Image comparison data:
------------------------------------------------------------------------

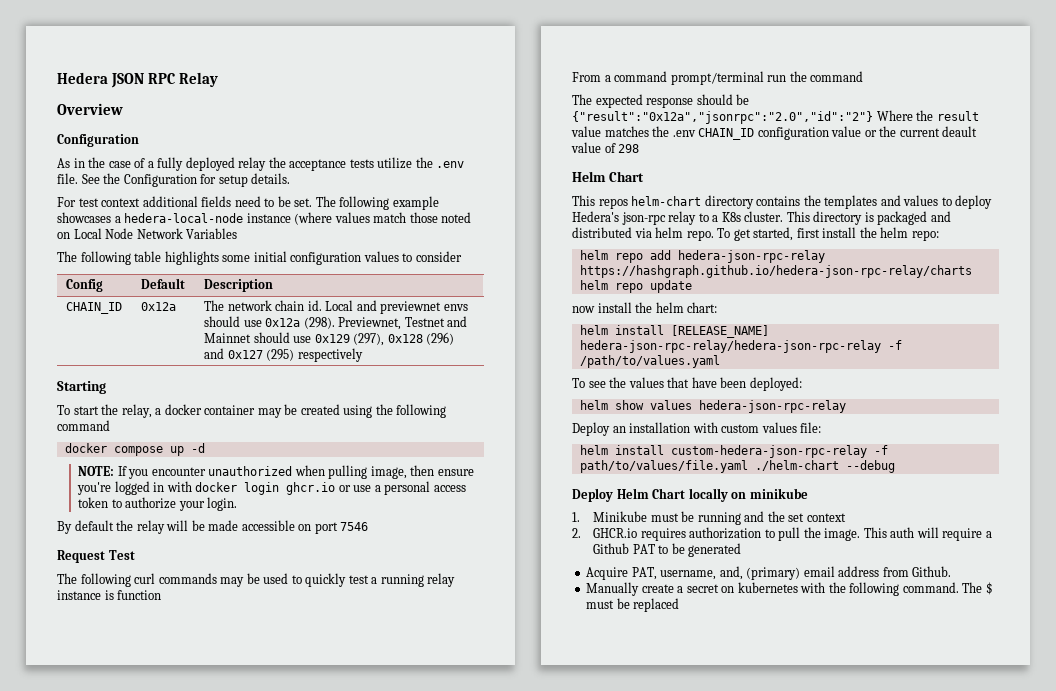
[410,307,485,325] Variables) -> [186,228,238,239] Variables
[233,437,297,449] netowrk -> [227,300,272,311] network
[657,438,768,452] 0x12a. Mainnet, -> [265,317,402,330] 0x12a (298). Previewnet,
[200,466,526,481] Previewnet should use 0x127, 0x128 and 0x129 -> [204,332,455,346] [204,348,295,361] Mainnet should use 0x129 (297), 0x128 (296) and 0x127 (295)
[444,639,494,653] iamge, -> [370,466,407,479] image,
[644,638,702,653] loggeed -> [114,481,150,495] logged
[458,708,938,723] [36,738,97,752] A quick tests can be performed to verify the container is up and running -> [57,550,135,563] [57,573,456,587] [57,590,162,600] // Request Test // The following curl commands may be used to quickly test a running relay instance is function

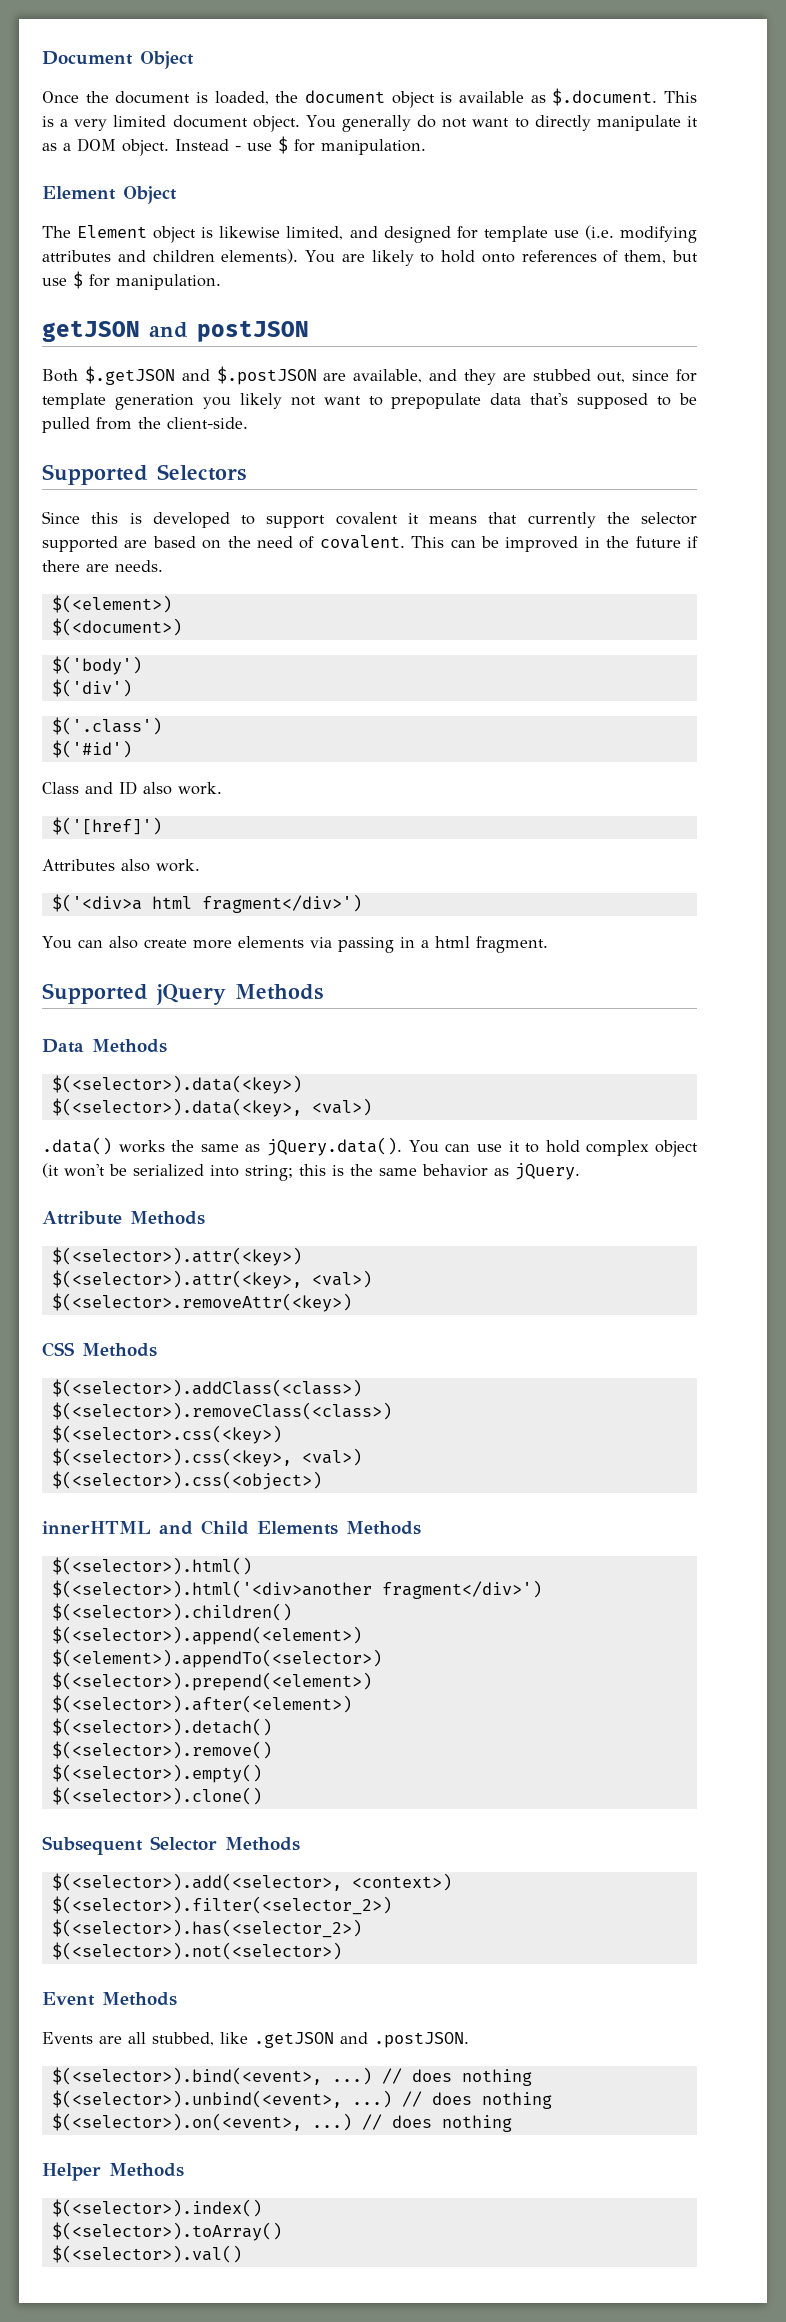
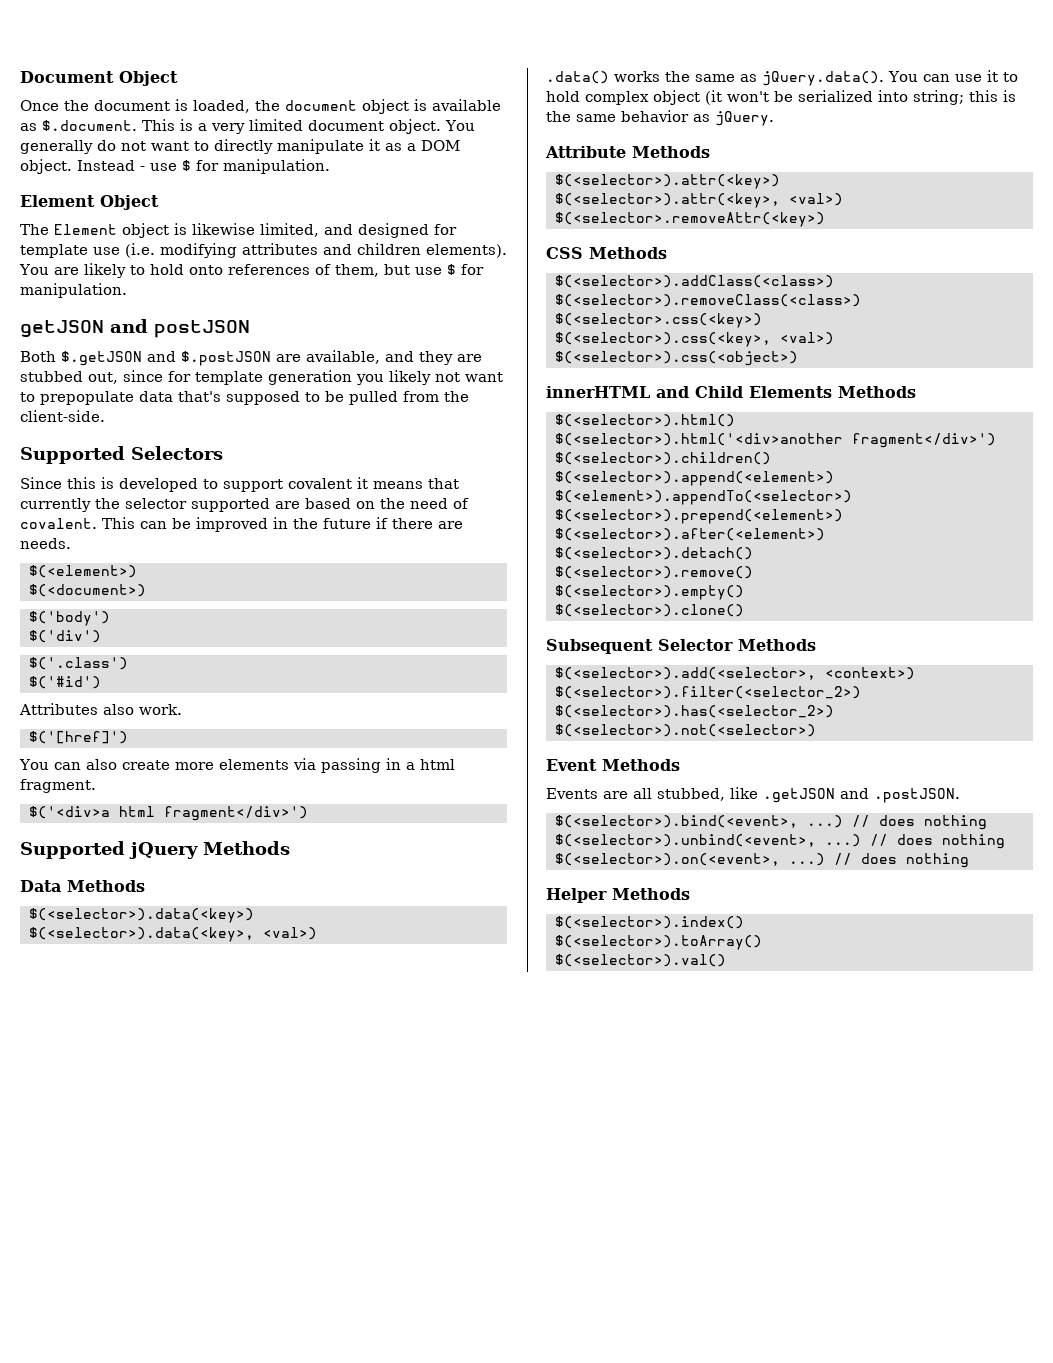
[42,781,137,795] Class and ID -> [19,703,98,715] Attributes
[42,859,200,872] [51,894,362,913] // Attributes also work. // $('<div>a html fragment</div>') -> (128, 737) none
(548, 944) none -> [28,806,308,821] // $('<div>a html fragment</div>')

------------------------------------------------------------------------

_Aim of the exercise_
With pictures excluded, reproduce exactly the lines above from the one containing "[644,638,702,653] loggeed ->" down to the one containing "[42,781,137,795] Class and", those two included.

_Response_
[644,638,702,653] loggeed -> [114,481,150,495] logged
[458,708,938,723] [36,738,97,752] A quick tests can be performed to verify the container is up and running -> [57,550,135,563] [57,573,456,587] [57,590,162,600] // Request Test // The following curl commands may be used to quickly test a running relay instance is function

[42,781,137,795] Class and ID -> [19,703,98,715] Attributes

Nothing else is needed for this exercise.